Dutch initiative must turn the tables on fossil fuel subsidy reform
In 1964, US Supreme Court’s Justice failed to define pornography, but concluded that “I know it when I see it”. We need the same common sense approach to fossil fuel subsidy reform.
An avalanche of public money still supports production and consumption of coal, oil and gas, despite multiple pledges to phase out such subsidies.
The Netherlands is leading a “first-mover” initiative at Cop28 climate talks to tackle the issue, following a national assessment that its fossil fuel subsidies amounted €39.7 – 46.4 billion in 2022, and thousands of climate activists protesting in The Hague.
Two G20 countries (Canada and France) and ten smaller economies joined the launch of the coalition in Dubai on 9 December.
This is welcome, but it risks getting mired in the same methodological rationalizations that have always held back action.
The coalition has signed up to improve “transparency”, identify “barriers” and establish a “dialogue” to reform fossil fuel subsidies. Instead, they should change the defaults and push for a blanket phaseout of all government support to fossil fuels, unless subsidizers can prove such measures address energy poverty or just transition better than any other readily available policy tool.
A trillion-dollar issue
In 2022, public financial support for fossil fuels, in the form of subsidies, investments by state-owned enterprises (SOEs), and lending from public financial institutions, exceeded $1.7 trillion globally — a record high according to IISD’s Burning Billions report.
Phasing out these subsidies is challenging because it cuts across all of the economy. It takes a whole-government commitment and broad-based support from various ministries, political groups, and businesses, not just diplomats and environment officials. For example, in the US, a subsidy reform package has been submitted by the Democratic party administration, then blocked by Congress many times.

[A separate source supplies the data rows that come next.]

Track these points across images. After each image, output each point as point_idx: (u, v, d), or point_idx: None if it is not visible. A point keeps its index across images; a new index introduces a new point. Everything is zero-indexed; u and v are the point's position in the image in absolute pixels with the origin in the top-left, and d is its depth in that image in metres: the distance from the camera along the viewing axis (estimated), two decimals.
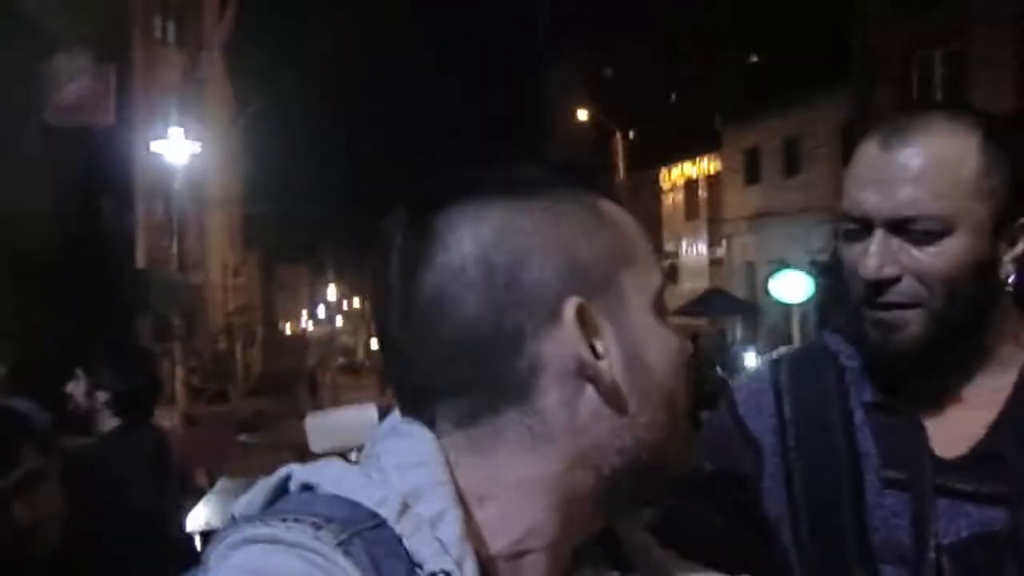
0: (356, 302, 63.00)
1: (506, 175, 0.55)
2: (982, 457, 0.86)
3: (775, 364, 0.99)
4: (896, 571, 0.86)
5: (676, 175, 24.12)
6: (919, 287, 0.84)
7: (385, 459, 0.52)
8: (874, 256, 0.84)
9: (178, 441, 3.63)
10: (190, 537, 3.64)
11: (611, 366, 0.52)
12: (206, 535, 3.85)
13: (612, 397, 0.52)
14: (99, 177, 11.22)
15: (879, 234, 0.85)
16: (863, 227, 0.86)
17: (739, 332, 19.04)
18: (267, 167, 29.67)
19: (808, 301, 15.24)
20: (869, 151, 0.87)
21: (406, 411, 0.54)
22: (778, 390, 0.95)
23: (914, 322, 0.85)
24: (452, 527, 0.49)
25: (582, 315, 0.51)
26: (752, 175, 19.46)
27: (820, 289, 14.67)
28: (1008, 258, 0.86)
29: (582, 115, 27.15)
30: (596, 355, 0.51)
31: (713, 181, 22.16)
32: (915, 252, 0.84)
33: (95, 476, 2.44)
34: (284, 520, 0.47)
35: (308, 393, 29.56)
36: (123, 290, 12.32)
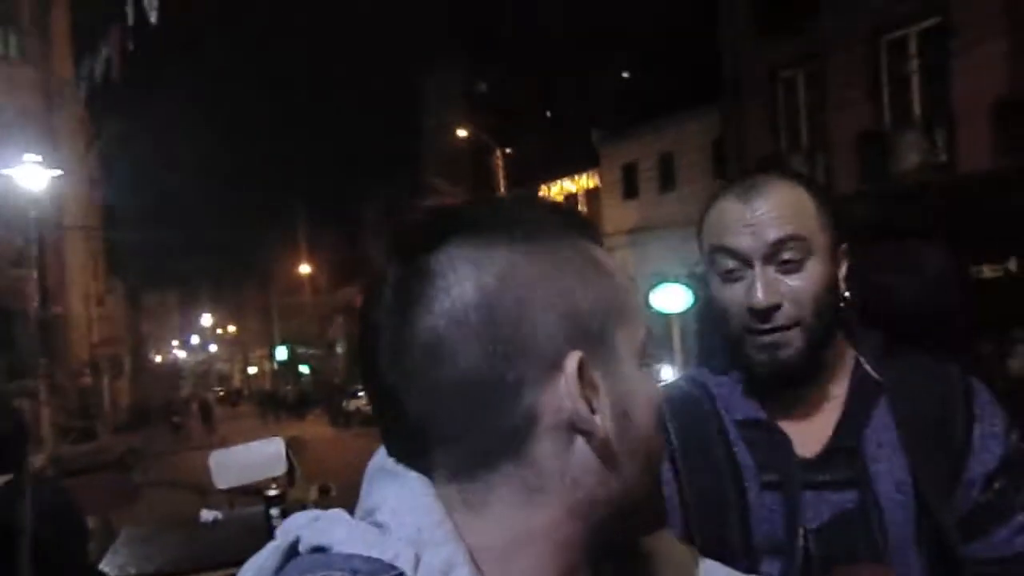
0: (232, 328, 60.42)
1: (502, 213, 0.54)
2: (833, 452, 1.02)
3: None
4: (772, 561, 1.00)
5: (556, 191, 24.59)
6: (795, 310, 1.00)
7: (383, 509, 0.51)
8: (761, 289, 1.00)
9: (72, 487, 3.38)
10: None
11: (603, 420, 0.52)
12: None
13: (603, 451, 0.52)
14: None
15: (759, 268, 1.00)
16: (742, 265, 1.01)
17: None
18: (130, 191, 28.06)
19: (687, 311, 16.09)
20: (730, 205, 1.03)
21: (397, 455, 0.53)
22: (663, 423, 1.06)
23: (796, 339, 1.00)
24: (464, 571, 0.49)
25: (582, 369, 0.51)
26: (630, 190, 20.03)
27: (697, 299, 15.45)
28: (841, 277, 1.04)
29: (461, 132, 27.31)
30: (592, 409, 0.51)
31: (592, 196, 22.72)
32: (788, 281, 1.00)
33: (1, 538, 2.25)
34: None
35: (200, 423, 28.08)
36: None
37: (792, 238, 1.00)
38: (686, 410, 1.09)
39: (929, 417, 1.02)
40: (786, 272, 1.00)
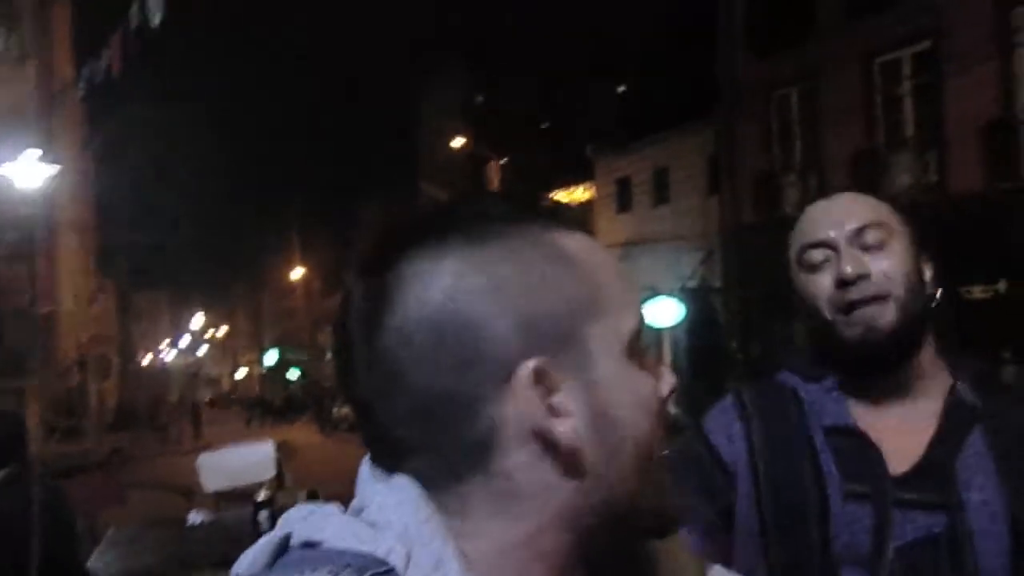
0: (222, 330, 60.23)
1: (456, 219, 0.52)
2: (924, 471, 1.00)
3: (739, 397, 1.13)
4: (852, 571, 0.99)
5: (550, 202, 24.55)
6: (885, 282, 1.02)
7: (370, 507, 0.51)
8: (847, 262, 1.03)
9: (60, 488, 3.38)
10: None
11: (573, 426, 0.50)
12: None
13: (572, 459, 0.50)
14: None
15: (843, 248, 1.05)
16: (827, 251, 1.06)
17: None
18: (123, 190, 27.99)
19: (678, 325, 16.07)
20: (816, 208, 1.11)
21: (379, 463, 0.53)
22: (746, 420, 1.10)
23: (888, 312, 1.02)
24: (452, 567, 0.48)
25: (539, 377, 0.49)
26: (624, 204, 20.06)
27: (689, 314, 15.45)
28: (928, 278, 1.07)
29: (456, 142, 27.36)
30: (560, 415, 0.50)
31: (586, 209, 22.80)
32: (872, 258, 1.04)
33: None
34: (302, 572, 0.47)
35: (186, 425, 27.91)
36: None
37: (874, 224, 1.05)
38: (771, 411, 1.09)
39: None
40: (871, 253, 1.04)
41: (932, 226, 1.19)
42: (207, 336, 60.91)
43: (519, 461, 0.50)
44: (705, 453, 1.10)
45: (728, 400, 1.14)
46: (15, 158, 14.01)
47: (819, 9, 12.67)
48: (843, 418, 1.05)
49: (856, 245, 1.04)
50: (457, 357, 0.49)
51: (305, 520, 0.51)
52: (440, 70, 31.89)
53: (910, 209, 1.11)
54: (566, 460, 0.50)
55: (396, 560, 0.48)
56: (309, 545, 0.50)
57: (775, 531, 1.03)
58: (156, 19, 7.55)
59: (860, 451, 1.02)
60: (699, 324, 15.42)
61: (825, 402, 1.07)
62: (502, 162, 25.79)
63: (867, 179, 11.32)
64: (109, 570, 3.80)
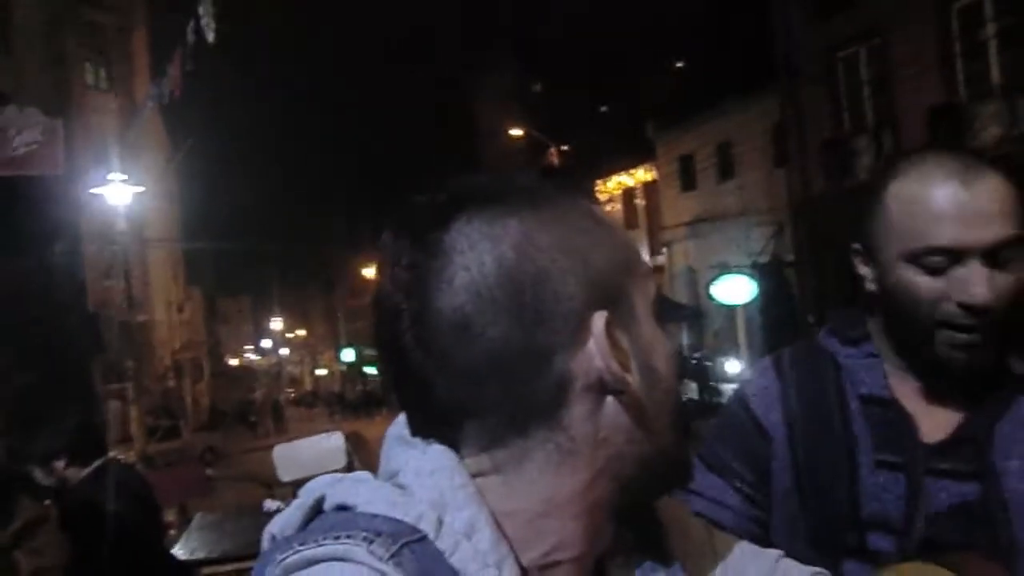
0: (301, 332, 62.10)
1: (505, 186, 0.54)
2: (958, 442, 0.99)
3: (778, 362, 1.13)
4: (882, 538, 0.99)
5: (612, 185, 24.30)
6: (1007, 307, 0.94)
7: (404, 472, 0.52)
8: (982, 284, 0.92)
9: (151, 480, 3.77)
10: (186, 566, 3.74)
11: (634, 377, 0.52)
12: (200, 563, 3.98)
13: (635, 408, 0.52)
14: (48, 225, 11.09)
15: (977, 263, 0.93)
16: (951, 259, 0.94)
17: (684, 338, 19.09)
18: (205, 203, 29.27)
19: (751, 303, 15.43)
20: (943, 195, 0.94)
21: (422, 432, 0.53)
22: (784, 385, 1.10)
23: (996, 338, 0.96)
24: (485, 533, 0.49)
25: (608, 328, 0.51)
26: (688, 181, 19.69)
27: (762, 290, 15.17)
28: None
29: (515, 131, 27.45)
30: (624, 365, 0.52)
31: (650, 189, 22.31)
32: (1001, 278, 0.93)
33: (93, 517, 2.42)
34: (337, 537, 0.47)
35: (271, 422, 29.13)
36: (77, 335, 12.11)
37: (1015, 238, 0.93)
38: (808, 375, 1.09)
39: None
40: (1000, 267, 0.94)
41: None
42: (288, 337, 62.91)
43: (583, 412, 0.51)
44: (745, 417, 1.11)
45: (768, 364, 1.14)
46: (105, 180, 14.93)
47: None
48: (878, 388, 1.03)
49: (989, 259, 0.93)
50: (533, 310, 0.50)
51: (336, 485, 0.52)
52: (493, 63, 32.01)
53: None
54: (629, 409, 0.52)
55: (427, 526, 0.48)
56: (343, 508, 0.50)
57: (807, 490, 1.04)
58: (211, 35, 7.88)
59: (894, 421, 1.01)
60: (772, 300, 15.04)
61: (861, 370, 1.05)
62: (563, 148, 25.78)
63: (948, 134, 10.58)
64: (193, 553, 4.10)
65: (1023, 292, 0.94)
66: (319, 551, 0.47)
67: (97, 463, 2.82)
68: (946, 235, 0.93)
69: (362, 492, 0.50)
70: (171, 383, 24.30)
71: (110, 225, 15.65)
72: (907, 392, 1.02)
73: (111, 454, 3.28)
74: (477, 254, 0.50)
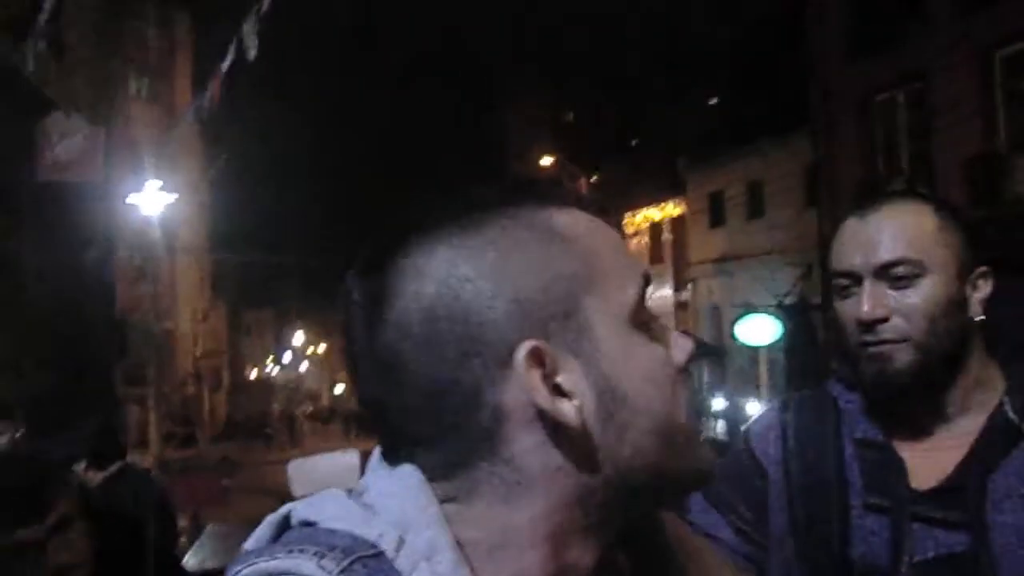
0: (321, 347, 62.43)
1: (450, 209, 0.53)
2: (950, 490, 0.99)
3: (783, 405, 1.17)
4: None
5: (640, 219, 24.37)
6: (904, 325, 1.00)
7: (370, 491, 0.52)
8: (866, 301, 1.01)
9: (168, 486, 3.78)
10: None
11: (578, 406, 0.50)
12: (211, 574, 3.97)
13: (579, 439, 0.50)
14: (84, 230, 11.30)
15: (867, 283, 1.02)
16: (853, 281, 1.04)
17: (706, 376, 18.91)
18: (234, 216, 29.69)
19: (775, 344, 15.22)
20: (849, 224, 1.06)
21: (388, 458, 0.54)
22: (784, 428, 1.13)
23: (903, 353, 1.00)
24: (446, 555, 0.48)
25: (538, 358, 0.49)
26: (717, 218, 19.58)
27: (787, 332, 14.97)
28: (976, 299, 1.03)
29: (545, 161, 27.59)
30: (564, 395, 0.50)
31: (677, 224, 22.32)
32: (898, 295, 1.01)
33: (111, 520, 2.54)
34: (290, 551, 0.48)
35: (287, 436, 29.24)
36: (104, 340, 12.27)
37: (903, 261, 1.00)
38: (809, 416, 1.12)
39: None
40: (898, 288, 1.01)
41: None
42: (308, 352, 63.24)
43: (526, 445, 0.50)
44: (746, 455, 1.14)
45: (774, 406, 1.18)
46: (141, 188, 15.22)
47: (927, 4, 11.80)
48: (873, 431, 1.06)
49: (883, 279, 1.01)
50: (456, 346, 0.49)
51: (306, 501, 0.53)
52: (526, 90, 32.27)
53: (964, 223, 1.05)
54: (573, 441, 0.50)
55: (386, 544, 0.48)
56: (306, 524, 0.51)
57: (802, 534, 1.06)
58: (252, 53, 8.00)
59: (885, 464, 1.03)
60: (797, 342, 14.84)
61: (859, 413, 1.08)
62: (592, 180, 25.84)
63: (985, 183, 10.58)
64: (204, 563, 4.13)
65: (930, 308, 1.00)
66: (271, 564, 0.48)
67: (115, 467, 2.84)
68: (844, 261, 1.05)
69: (327, 508, 0.51)
70: (190, 390, 24.49)
71: (143, 233, 15.92)
72: (903, 438, 1.04)
73: (128, 459, 3.30)
74: (402, 291, 0.51)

There is a role for international cooperation on fossil fuel subsidy reform for two reasons. First, it is politically easier for some countries to make progress as a first movers’ collective than be “lone wolves”. Second, countries need expert advice and technical assistance for the reform design and implementation.
Credibility challenge after many failures
The new coalition members must up their game given the previous failures on fossil fuel subsidy reform commitments under G7, G20, and APEC (since 2009), Sustainable Development Goals, UNFCCC Cop26, and many other related efforts such as the Friends of Fossil Fuel Subsidy Reform, the Agreement on Climate Change, Trade and Sustainability (ACCTS), the ministerial statement at the WTO and the Global Biodiversity Framework.
To be credible reform champions, the new coalition members must take on commitments to phase out subsidies to both production and consumption of fossil fuels by 2025 in the OECD countries, and by 2030 deadline in the non-OECD countries (reflective of the G7 commitment and SDG 12.c timelines, respectively). They must convert these commitments into specific national policy frameworks and include fossil fuel subsidy reform in their national climate plans by next year’s Cop29 summit.
Such a model is key to the success of the Clean Energy Transition Partnership, under which some of the same governments and other signatories agreed to implement domestic policies to stop international financing of fossil fuels within one year of joining.
Bold and targeted moves needed
The Dutch initiative’s current focus on reforming tax cuts for aviation and shipping is novel, but reference to such agreements should not serve as a distraction from the reforms that must be undertaken at the national level.
For example, tax breaks and other subsidies for oil and gas exploration and production have no justification given the scientific consensus that there is no room for new oil, gas and coal developments in a Paris-aligned world.
The countries that have reformed fossil fuel subsidies in past decades did not do it because of international climate commitments. Rather it was driven by fiscal pressure including conditional loans from the IMF and the World Bank (the Dominican Republic, Egypt, or Ukraine) or the political will to diversify their energy mix and support domestic renewable energy (India).
These and other examples show that fossil fuel subsidy reform efforts are most effective when countries commit to reinvesting a share of saved expenditures and generated revenues. This helps build public support for reform efforts and can address negative impacts of fossil fuel price increases on households. Members of the new coalition must commit to reinvesting subsidy reform savings and revenues generated from fossil fuel taxation to clean energy and just transition programs.
Ivetta Gerasimchuk is director of the energy programme, leading international strategy work at the International Institute for Sustainable Development.